The period 1964 to 1973, Crown Street’s penultimate decade, was a period of significant social change and financial stringencies. There were expectations of an expansion at the hospital’s City View site but these plans did not come to fruition. There were also considerable fluctuations in patient numbers. At the same time, there were notable developments in obstetric practice (such as the purchase of ultrasound equipment in 1971) that were important for diagnosing multiple births and identifying obstetric abnormalities. The year 1970-71 broke all records with 7113 births, a record for any hospital in NSW, but these birth numbers gradually declined and, by 1981-82, the year before Crown Street’s closure, the number had declined to 4038 births.

The final decade at Crown Street was one of radical change. The election of the Whitlam Labor Government, and the introduction of universal healthcare with the passage of Medibank legislation in 1975, led to significant changes in hospital management practices and the demise of the honorary system. At Crown Street, there was a new emphasis on improving women’s experience of birth. The Birth Centre was opened in 1979 with the aim of providing a facility for mothers to give birth in a more natural setting.

220px-Womens_hospital_albion_streetCrown Street in later years (Wikipedia)

Judith Godden identifies the election of the Wran Labor Government in NSW as the starting point for the campaign to close Crown Street. The government was determined to open more hospital beds in Sydney’s western suburbs. There was a huge strain on the state’s health budget, particularly with four obstetric hospitals within the inner city. While Crown Street’s annual birth numbers remained above 4000, the hospital appeared safe, but in January 1982 the health minister indicated that inner city hospitals needed to lose 500 beds and on 21 April 1982 the minister announced that Crown Street would close on 31 March 1983.

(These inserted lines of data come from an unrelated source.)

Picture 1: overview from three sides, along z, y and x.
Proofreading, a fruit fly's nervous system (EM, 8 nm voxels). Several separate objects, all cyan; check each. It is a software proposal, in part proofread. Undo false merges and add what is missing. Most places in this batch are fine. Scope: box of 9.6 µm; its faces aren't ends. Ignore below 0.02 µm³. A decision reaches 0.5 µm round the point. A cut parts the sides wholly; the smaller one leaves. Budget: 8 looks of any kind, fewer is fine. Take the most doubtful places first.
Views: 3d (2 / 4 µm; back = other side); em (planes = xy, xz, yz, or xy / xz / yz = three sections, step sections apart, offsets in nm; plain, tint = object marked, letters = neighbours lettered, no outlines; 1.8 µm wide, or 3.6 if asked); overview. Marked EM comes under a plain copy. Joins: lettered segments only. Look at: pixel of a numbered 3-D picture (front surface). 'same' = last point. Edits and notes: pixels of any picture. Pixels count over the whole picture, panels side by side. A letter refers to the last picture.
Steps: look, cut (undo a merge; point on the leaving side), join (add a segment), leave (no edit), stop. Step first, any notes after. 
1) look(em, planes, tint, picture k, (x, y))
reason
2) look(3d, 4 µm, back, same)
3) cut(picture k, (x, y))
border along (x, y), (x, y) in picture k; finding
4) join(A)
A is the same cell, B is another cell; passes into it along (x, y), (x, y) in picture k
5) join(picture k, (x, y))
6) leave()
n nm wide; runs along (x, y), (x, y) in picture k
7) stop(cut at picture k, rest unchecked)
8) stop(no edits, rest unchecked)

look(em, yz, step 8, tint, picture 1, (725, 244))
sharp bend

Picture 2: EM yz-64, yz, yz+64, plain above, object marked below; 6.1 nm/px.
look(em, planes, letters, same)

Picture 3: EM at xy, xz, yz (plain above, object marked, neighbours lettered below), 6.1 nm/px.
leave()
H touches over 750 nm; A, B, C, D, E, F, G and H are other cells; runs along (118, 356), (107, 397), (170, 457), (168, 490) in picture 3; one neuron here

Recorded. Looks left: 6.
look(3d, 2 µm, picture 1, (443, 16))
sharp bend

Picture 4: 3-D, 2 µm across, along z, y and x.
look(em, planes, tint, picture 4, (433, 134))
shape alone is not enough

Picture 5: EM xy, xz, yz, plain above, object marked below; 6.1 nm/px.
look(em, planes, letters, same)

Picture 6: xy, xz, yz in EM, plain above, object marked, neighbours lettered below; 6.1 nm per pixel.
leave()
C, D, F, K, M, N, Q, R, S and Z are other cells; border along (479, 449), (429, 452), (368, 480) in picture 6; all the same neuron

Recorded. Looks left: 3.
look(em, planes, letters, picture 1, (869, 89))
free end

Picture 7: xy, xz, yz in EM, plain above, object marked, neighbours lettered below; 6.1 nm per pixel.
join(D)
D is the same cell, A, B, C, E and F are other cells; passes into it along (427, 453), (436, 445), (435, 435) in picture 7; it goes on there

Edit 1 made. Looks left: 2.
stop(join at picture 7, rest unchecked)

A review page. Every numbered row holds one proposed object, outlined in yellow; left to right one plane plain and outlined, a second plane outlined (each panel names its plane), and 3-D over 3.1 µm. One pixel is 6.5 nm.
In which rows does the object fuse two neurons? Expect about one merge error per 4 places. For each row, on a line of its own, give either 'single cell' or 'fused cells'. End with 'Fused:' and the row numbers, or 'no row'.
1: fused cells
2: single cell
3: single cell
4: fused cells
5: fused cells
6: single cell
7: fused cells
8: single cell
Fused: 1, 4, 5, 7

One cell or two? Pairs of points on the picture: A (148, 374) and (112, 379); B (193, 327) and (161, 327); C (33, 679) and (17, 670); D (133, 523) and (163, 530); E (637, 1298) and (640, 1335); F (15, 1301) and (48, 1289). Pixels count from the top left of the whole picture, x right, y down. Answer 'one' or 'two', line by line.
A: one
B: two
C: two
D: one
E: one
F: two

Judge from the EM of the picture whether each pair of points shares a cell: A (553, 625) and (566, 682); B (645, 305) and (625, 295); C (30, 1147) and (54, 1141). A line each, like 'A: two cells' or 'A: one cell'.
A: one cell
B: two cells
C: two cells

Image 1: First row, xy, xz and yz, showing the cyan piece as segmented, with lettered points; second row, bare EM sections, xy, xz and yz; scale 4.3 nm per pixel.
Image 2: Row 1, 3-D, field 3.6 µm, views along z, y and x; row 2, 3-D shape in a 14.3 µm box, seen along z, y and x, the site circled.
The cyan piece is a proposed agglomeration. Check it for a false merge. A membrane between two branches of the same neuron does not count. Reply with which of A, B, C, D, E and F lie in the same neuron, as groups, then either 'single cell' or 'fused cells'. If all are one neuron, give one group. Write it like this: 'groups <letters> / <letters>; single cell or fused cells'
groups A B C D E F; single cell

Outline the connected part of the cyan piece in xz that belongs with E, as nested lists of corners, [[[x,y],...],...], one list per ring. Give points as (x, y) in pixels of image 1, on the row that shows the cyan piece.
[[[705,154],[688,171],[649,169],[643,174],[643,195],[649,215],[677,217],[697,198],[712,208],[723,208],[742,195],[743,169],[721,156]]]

It is ironic that Crown Street, which had provided professional education to University of Sydney students since 1904, was not supported by the University; instead the University opted to defend the neighbouring King George V Hospital as a teaching hospital. It is also significant that, in the aftermath of Crown Street’s closure, not one of the other three inner-city women’s hospitals survived in its original form.

The campaign to retain Crown Street was passionate and vigorous and the final closure was a traumatic and life-changing experience for many of the staff. Published 35 years after the demise of the hospital, Crown Street Women’s Hospital: A History 1893-1983 is a fine tribute to those who served and supported Crown Street. It is also an outstanding contribution to the history of healthcare in Australia.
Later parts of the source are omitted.